WHAT THIS TASK INVOLVES> Which lines of the records contain the word "motorcycle"? Show each of them.

Records excerpted from a collection:

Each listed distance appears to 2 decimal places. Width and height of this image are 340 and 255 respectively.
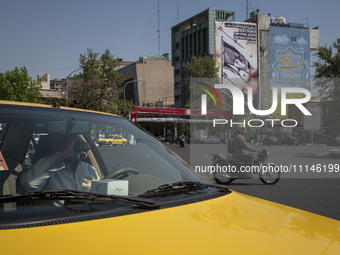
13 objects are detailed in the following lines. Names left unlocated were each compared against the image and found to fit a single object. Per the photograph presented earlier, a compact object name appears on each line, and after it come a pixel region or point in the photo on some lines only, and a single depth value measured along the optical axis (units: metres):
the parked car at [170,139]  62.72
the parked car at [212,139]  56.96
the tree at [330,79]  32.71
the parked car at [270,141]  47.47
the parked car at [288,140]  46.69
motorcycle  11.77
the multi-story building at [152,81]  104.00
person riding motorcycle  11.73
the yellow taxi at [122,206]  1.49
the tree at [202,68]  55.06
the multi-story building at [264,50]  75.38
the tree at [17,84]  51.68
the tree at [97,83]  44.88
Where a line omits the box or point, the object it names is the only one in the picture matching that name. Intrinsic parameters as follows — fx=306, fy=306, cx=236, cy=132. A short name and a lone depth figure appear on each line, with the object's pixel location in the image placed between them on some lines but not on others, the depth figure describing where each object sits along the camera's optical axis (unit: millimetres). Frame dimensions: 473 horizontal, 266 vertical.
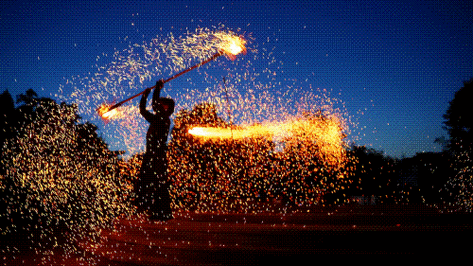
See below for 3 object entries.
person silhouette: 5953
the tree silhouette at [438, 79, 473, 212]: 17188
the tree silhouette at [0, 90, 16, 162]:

RESPONSE TO THE EXERCISE>
motorcycle  11.77
person riding motorcycle  11.73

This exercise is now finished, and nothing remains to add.